# Manufacturing of own RTA Design



## Brommer (8/8/18)

Hi people, 

Does anyone have experience in designing and then manufacturing a prototype of their own RTA design?

Any info would be greatly appreciated

Cheers!

Reactions: Like 2


----------



## Kalashnikov (8/8/18)

I have a dream that someone will make a 2ml Rta(not rdta) that can fill through a squonk

Reactions: Like 2


----------



## IVapesDaNicotine (8/8/18)

Kalashnikov said:


> I have a dream that someone will make a 2ml Rta(not rdta) that can fill through a squonk


How would that work?

Reactions: Like 1 | Agree 3


----------



## Kalashnikov (8/8/18)

IVapesDaNicotine said:


> How would that work?


There are already squonk rdtas. So using the same concept of holes drilled into the base of the tank where the 510 pin comes through. Would work easily on a tank with a raised deck such as most OBS tanks.

Reactions: Like 1 | Informative 1 | Creative 1


----------



## IVapesDaNicotine (8/8/18)

Cool

Reactions: Like 1


----------



## Andre (8/8/18)

Maybe speak to @HPBotha.

Reactions: Like 2


----------



## Faiyaz Cheulkar (8/8/18)

Brommer said:


> Hi people,
> 
> Does anyone have experience in designing and then manufacturing a prototype of their own RTA design?
> 
> ...


Any experienced fitter will be able to machine the metal parts of the RTA according do ur given measurements. 

Order few spare RTA glass of other manufacturers and choose the size u think will be the best for your rta. This will be the easiest option..

Only part that remains is the orings, post screws, 510 screw and the peak insulator which can be easily obtained websites like fasttech.

Reactions: Like 2


----------



## Zister (8/8/18)

I have a lot of experience with it. If you keen I could have a look at making a proto for you, if the design is good

Reactions: Like 4


----------



## RainstormZA (8/8/18)

Hmmmm spelling malfunction in the title?

Reactions: Like 1 | Funny 2


----------



## incredible_hullk (8/8/18)

RainstormZA said:


> Hmmmm spelling malfunction in the title?
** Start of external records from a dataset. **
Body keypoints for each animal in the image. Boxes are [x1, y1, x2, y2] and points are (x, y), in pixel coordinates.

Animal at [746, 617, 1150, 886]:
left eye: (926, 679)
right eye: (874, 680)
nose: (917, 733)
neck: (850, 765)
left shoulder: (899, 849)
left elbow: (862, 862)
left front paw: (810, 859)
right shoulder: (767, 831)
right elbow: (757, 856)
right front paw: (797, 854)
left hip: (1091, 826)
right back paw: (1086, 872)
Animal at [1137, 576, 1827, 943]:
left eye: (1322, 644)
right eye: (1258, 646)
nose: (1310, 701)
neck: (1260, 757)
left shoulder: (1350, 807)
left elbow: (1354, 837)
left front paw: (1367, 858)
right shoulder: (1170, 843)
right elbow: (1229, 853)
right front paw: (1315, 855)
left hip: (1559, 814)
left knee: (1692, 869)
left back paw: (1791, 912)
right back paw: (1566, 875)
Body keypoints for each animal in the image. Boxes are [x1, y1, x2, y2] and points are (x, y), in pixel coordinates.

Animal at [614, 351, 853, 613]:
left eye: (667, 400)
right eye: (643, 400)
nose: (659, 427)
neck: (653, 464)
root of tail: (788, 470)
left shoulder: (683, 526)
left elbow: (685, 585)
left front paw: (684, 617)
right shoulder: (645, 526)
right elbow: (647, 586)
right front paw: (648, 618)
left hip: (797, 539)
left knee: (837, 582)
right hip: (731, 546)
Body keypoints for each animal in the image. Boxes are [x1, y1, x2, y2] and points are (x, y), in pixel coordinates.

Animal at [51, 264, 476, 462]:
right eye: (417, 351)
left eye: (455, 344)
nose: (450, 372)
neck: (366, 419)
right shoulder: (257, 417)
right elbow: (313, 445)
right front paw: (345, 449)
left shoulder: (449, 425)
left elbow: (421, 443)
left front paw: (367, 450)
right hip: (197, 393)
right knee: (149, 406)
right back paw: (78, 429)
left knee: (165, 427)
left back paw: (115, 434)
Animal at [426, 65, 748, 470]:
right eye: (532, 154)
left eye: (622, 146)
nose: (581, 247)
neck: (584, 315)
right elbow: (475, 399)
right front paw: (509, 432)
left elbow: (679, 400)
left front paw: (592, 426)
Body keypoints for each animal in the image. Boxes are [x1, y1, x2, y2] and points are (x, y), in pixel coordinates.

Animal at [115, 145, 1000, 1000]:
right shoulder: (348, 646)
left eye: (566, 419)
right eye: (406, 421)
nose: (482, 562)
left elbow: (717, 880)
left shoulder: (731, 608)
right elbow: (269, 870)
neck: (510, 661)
Hahaha classic @RainstormZA well spotted

Reactions: Like 2 | Winner 1


----------



## Brommer (8/8/18)

Thanks for the feedback guys!
I will definitely follow up.

PS: sorry for the malfunction in the title, will “improve” in version 2

Reactions: Like 1 | Winner 1 | Funny 1


----------



## incredible_hullk (8/8/18)

Brommer said:


> Thanks for the feedback guys!
> I will definitely follow up.
> 
> PS: sorry for the malfunction in the title, will “improve” in version 2


No sweat @Brommer and thx for being a sport and not foaming at the mouth and going crazy at us

Reactions: Like 2 | Agree 1 | Winner 2 | Funny 1


----------



## Faiyaz Cheulkar (8/8/18)

Brommer said:


> Thanks for the feedback guys!
> I will definitely follow up.
> 
> PS: sorry for the malfunction in the title, will “improve” in version 2


The dictionary goes crazy on the forum for some reason, happens with me all the time when I access it from my phone browser. Just go to thread tools at the top and then edit title

Reactions: Like 1 | Winner 2 | Informative 1


----------



## RainstormZA (8/8/18)

incredible_hullk said:


> Hahaha classic @RainstormZA well spotted


Hehehe i was just being funny.

This thread will be interesting if you can make a custom rda, rta or rtda.

Reactions: Like 2


----------



## incredible_hullk (9/8/18)

Faiyaz Cheulkar said:


> The dictionary goes crazy on the forum for some reason, happens with me all the time when I access it from my phone browser. Just go to thread tools at the top and then edit title


Oh wow @Faiyaz Cheulkar never knew you could do that..

Reactions: Like 2 | Funny 1


----------



## incredible_hullk (9/8/18)

Faiyaz Cheulkar said:


> The dictionary goes crazy on the forum for some reason, happens with me all the time when I access it from my phone browser. Just go to thread tools at the top and then edit title


Oh wow @Faiyaz Cheulkar never knew you could do that..

Reactions: Like 3 | Funny 1


----------



## zadiac (9/8/18)

Brommer said:


> Hi people,
> 
> Does anyone have experience in designing and then manufacturing a prototype of their own RTA design?
> 
> ...





http://www.3fvape.com/rebuildable-a...ess-steel-2ml-24mm-diameter.html#.W2vm_cJ9gkI

Reactions: Like 1 | Thanks 1 | Informative 1


----------



## Kalashnikov (10/8/18)

zadiac said:


> http://www.3fvape.com/rebuildable-a...ess-steel-2ml-24mm-diameter.html#.W2vm_cJ9gkI



See im not crazy it can be done

Reactions: Like 1 | Agree 1


----------